💄 BAD ROMANCE MEDIA

CHAPTER 5

Mom, I'm Fine

妈,我挺好的

Catch up in Comique

Sunday, ten a.m. — one a.m. Hangzhou time — my mom's video call arrived on schedule. My mother's body clock contains no concept of time zones. It contains only one concept: my daughter should be free right now.

"Have you eaten?" Her opener, always.

"I ate." I tilted the camera up a little, out of frame of the cold coffee and half a bagel on the table.

On the other end, my mother raised an eyebrow. From ten thousand kilometers away she can scan my breakfast and fail it. "Bread again. Is there any real food in your fridge? I'm telling you, your stomach is yours for life—"

"Mom. I'm fine."

"And work?"

"Also fine."

"Is your company doing layoffs?" she said abruptly. "Auntie Li's son — the one from your school — got cut last month. H-1B. Sixty days. Fleeing like a refugee."

Something in my chest dipped. Our org was whispering about a reorg, but I wasn't about to hand her that material. "My team's okay."

"Okay meaning what?" She sat up straight. "A-Dai, you are on OPT. You need to keep that in your head. This is not the time to move. Don't change jobs, don't take long vacations, don't give anyone an excuse. Wait until the lottery hits, wait until your green card is in line — then do whatever you want. For now: stability above all. 稳字当头."

Stability above all. My mother has been deploying those four characters since my college entrance exams. They have a patina now.

The frame wobbled and half of my dad's face appeared in the corner, holding his clay teacup. "A-Dai." He nodded — that counted as his greeting — and went off to the balcony to water his orchids. My father's speaking quota is roughly my name, once a month, plus "take care of your health" at New Year's.

"Oh — we visited your grandfather for the holiday," my mom remembered. "He asked about you."

"Is he well?"

"Perfectly well, just getting stranger and stranger." She lowered her voice, as if Grandpa could hear. "Grabbed my hand asking whether you sleep well. Whether you dream. What kind of question is that? Eighty-something years old, spends all day studying other people's dreams."

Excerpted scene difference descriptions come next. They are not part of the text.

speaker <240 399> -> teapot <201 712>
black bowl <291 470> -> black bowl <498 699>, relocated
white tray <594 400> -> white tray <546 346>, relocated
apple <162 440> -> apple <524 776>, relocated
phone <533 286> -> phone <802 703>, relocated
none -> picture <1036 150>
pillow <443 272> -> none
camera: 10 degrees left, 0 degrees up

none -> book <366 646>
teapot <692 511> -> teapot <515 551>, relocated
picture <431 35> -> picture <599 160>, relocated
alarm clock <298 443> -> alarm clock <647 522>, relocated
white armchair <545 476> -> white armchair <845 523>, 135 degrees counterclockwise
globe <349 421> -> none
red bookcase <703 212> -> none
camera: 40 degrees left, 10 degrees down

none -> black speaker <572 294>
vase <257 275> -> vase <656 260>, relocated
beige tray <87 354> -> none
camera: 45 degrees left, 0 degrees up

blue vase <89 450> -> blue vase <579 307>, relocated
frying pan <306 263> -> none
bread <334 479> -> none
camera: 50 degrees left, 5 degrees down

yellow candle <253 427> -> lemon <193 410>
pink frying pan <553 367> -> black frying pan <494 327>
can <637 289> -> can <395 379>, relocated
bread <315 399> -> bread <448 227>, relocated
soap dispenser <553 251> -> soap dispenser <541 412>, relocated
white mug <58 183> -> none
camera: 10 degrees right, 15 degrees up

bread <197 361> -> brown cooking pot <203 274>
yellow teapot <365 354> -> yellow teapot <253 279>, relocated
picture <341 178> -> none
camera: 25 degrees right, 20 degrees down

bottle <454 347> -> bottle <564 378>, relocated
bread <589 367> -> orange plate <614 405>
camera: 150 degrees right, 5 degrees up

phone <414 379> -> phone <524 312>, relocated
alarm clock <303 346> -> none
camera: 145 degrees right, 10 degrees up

I held the phone and said nothing. Outside, a neighbor was mowing; the mower droned on.

"He also said," my mom's voice went lower still, "to tell you to come home for a visit."

"After I finish this project," I said. I have been saying this sentence for seven months. It's basically an auto-reply.

Right before hanging up, my mom suddenly said: "A-Dai. Mom isn't trying to control you. Mom just—" She stopped, and I thought something real was coming, but what came out was: "You looked too thin in the last photos. I mailed you a ham. And the quilt from when you were little — I had the cotton re-fluffed."

The call ended. I sat in the Sunday morning sun looking at my own reflection in the black screen, briefly unable to speak.

My mother's love works like this: everything spoken is a knife; everything mailed is cotton 🥲

She wants me to put stability above all.

She doesn't know: this boat's anchor has already started to drag.